Der Bundesverband Schauspiel lässt den konkreten Fall Cottbus in seinen Einzelheiten unkommentiert, sieht aber in einem Detail eine Veränderung. «Neu sind nicht solche Vorkommnisse. Neu ist, dass so etwas nach außen dringt, dass so etwas rausplatzt», sagte Vorstandsmitglied Heinrich Schafmeister der dpa. Bislang sei es häufig so, dass man vor dem Vorhang nicht wisse, was dahinter vor sich gehe. Er schlägt auch eine Verbindung zur #MeToo-Debatte, die möglicherweise auch Impulse gegeben haben könnte.
Schafmeister beschreibt Theater generell als «sehr geschlossene Systeme». «Künstler sind dort oft in großen Abhängigkeitsverhältnissen», betont er. Intendanten, Spielleiter und Generalmusikdirektoren hätten viel Macht, und manche missbrauchten sie.
In Köln ist der Ärger am dortigen Schauspiel anders gelagert als in Cottbus. Mobbing-Vorwürfe ehemaliger Ensemble-Mitglieder richteten sich gegen die Frau des Intendanten Stefan Bachmann, Melanie Kretschmann. Sie ist in Köln als Schauspielerin und Regisseurin tätig. Bachmann ergreife in den Konflikten stets Partei für seine Frau, lautet der Vorwurf. Beide wehren sich dagegen und bestreiten jedwede Art von Mobbing. Die Stadt kündigte unlängst an, die Führungskultur an den städtischen Bühnen untersuchen zu lassen.

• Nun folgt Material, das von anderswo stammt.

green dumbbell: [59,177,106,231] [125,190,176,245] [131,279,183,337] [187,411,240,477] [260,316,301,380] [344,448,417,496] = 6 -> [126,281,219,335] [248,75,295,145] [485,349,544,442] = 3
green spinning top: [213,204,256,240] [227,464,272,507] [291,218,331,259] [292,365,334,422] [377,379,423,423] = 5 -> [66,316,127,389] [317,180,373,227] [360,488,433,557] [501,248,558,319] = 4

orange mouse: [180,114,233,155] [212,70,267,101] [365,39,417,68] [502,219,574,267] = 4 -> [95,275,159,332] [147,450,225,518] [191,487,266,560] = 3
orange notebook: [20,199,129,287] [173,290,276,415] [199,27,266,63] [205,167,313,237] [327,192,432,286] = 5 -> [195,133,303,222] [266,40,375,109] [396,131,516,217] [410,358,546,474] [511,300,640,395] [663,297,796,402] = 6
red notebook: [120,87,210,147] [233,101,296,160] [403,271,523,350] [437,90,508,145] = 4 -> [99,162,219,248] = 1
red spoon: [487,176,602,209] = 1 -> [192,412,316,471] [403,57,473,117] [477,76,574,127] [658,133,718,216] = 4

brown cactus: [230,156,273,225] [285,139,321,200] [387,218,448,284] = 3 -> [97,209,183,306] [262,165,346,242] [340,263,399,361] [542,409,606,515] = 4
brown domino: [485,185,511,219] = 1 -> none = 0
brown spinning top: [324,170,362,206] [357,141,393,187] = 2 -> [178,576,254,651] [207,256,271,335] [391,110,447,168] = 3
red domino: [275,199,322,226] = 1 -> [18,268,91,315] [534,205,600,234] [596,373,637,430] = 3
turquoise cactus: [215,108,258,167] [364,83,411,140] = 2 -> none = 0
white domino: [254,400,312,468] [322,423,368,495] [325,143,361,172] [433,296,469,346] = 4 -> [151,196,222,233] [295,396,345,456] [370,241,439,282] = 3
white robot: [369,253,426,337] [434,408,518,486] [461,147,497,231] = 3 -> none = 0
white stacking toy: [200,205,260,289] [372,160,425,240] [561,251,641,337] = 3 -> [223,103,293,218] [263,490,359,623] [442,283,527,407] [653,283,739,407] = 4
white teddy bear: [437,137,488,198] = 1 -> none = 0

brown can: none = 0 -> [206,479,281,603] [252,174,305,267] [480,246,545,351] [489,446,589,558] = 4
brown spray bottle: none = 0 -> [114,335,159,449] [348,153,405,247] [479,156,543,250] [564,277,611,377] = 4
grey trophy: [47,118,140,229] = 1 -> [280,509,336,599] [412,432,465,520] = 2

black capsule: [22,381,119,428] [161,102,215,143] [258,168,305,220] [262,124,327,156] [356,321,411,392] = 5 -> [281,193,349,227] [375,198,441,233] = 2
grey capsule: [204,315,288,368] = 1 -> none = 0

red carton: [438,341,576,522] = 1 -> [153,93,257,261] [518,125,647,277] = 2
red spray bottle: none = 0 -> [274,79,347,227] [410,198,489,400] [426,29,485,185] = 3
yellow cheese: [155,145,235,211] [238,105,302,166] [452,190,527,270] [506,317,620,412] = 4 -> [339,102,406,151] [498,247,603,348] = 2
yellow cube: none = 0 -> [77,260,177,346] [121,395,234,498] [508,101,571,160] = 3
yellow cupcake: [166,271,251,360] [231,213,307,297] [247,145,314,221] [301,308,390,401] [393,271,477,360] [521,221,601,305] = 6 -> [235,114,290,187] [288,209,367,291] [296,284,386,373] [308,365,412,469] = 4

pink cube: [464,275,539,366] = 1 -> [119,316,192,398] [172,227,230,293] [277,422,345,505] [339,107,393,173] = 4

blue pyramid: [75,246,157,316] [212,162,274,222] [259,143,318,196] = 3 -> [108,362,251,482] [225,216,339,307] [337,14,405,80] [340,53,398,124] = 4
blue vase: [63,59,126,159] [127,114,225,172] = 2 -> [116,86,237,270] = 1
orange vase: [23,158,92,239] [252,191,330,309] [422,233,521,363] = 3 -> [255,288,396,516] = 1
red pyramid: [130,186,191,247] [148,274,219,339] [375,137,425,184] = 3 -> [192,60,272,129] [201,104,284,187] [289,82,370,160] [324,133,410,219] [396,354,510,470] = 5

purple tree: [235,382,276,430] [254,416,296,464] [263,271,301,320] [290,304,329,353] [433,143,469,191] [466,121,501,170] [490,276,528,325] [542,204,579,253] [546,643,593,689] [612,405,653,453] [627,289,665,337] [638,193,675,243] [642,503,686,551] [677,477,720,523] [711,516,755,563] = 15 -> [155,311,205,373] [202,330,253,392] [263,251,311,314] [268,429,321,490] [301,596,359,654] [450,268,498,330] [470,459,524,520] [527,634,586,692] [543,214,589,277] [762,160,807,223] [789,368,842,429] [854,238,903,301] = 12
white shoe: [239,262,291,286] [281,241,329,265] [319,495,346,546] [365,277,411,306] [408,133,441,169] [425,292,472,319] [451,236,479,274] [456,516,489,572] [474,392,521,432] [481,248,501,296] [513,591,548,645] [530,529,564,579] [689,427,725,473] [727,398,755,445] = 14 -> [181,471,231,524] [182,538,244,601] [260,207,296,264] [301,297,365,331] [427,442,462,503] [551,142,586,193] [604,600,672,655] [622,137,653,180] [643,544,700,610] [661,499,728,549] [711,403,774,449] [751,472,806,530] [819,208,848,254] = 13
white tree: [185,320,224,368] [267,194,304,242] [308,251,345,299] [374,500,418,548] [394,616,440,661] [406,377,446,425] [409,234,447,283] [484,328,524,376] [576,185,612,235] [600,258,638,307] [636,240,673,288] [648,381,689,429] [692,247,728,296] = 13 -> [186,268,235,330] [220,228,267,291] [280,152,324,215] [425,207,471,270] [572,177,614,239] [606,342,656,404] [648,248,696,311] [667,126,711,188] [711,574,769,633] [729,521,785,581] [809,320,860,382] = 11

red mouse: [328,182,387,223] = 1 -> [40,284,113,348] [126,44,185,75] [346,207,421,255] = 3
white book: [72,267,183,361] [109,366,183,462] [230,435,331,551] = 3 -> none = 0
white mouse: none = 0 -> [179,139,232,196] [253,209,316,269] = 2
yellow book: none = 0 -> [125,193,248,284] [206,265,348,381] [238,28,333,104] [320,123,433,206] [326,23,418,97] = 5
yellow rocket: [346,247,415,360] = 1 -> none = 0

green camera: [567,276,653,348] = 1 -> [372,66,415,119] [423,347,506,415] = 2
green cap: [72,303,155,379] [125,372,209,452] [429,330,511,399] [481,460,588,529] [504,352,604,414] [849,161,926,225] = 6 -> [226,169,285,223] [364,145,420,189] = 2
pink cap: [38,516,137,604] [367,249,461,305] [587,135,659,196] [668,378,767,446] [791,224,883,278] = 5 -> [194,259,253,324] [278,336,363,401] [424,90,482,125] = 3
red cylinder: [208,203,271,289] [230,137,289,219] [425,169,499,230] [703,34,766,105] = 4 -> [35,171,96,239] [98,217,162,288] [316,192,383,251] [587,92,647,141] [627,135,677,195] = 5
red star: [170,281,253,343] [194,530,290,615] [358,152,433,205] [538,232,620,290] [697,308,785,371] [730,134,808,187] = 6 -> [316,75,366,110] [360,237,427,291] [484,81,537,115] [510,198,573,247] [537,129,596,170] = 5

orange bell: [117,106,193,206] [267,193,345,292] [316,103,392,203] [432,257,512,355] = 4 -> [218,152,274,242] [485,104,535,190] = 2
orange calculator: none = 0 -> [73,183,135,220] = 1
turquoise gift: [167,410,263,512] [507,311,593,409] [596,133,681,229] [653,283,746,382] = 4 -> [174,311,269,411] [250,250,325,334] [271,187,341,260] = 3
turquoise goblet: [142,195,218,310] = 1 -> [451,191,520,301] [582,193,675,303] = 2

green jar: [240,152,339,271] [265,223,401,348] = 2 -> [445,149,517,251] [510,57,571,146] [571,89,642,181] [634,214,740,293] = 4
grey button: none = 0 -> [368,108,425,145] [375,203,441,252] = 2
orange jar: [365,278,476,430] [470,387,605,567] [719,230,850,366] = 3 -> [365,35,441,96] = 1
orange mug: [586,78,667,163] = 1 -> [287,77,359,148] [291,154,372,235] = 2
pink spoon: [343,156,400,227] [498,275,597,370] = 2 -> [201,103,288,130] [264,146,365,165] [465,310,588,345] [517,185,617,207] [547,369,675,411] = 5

Der Geschäftsführende Direktor des Deutschen Bühnenvereins, Marc Grandmontagne, teilte in einem Statement auf Anfrage mit: «Einzelfälle kann und möchte ich nicht kommentieren, aber bundesweit beobachte ich, dass das Bewusstsein für eine respektvolle und angstfreie Führungskultur bei Theatern und Orchestern gestiegen ist.» Auch er erwähnt die #MeToo-Debatte, die diese Entwicklung sicher beschleunigt habe.
Unlängst war in Deutschland eine unabhängige Vertrauensstelle gegen sexuelle Belästigung und Gewalt auf den Weg gebracht worden. Verbände und Gewerkschaften der Film- und Fernsehbranche hatten gemeinsam mit Vertretungen der Produzenten, Sender, Theater und Orchester in Deutschland einen Verein als Träger gegründet.
Zudem entwickelte der Bühnenverein einen Verhaltenskodex gegen sexuelle Übergriffe und Machtmissbrauch. Der Kodex könne in jedem Theater und Orchester individuell ausgestaltet werden und dabei helfen, den Umgang miteinander zu diskutieren und Machtmissbrauch zu verhindern, betont Grandmontagne. Das betreffe auch die Leitungsebene. «Nicht wenige Häuser hatten schon vorher Instrumente für Transparenz und Teamkultur etabliert; es ist aber noch viel zu tun.»
[update, 3.7.]
Kündigungsstreit am Theater: Keine Einigung beim Gütetermin
Cottbus (dpa/bb) - Im Zivilstreit zwischen dem Staatstheater Cottbus und dem gekündigten Generalmusikdirektor Evan Alexis Christ ist in der Güteverhandlung keine Einigung erzielt worden. Die Parteien kündigten am Montag vor dem Arbeitsgericht Cottbus aber an, über einen möglichen Vergleich im Gespräch zu bleiben.
Christ hatte die Kündigungsschutzklage gegen seinen Arbeitgeber, die Brandenburgische Kulturstiftung Cottbus-Frankfurt (Oder), eingereicht. Er wehrt sich dagegen, dass er nach Kritik aus dem Ensemble an seinem Führungsstil gehen soll. Sein Vertrag läuft eigentlich noch bis zum Jahr 2024.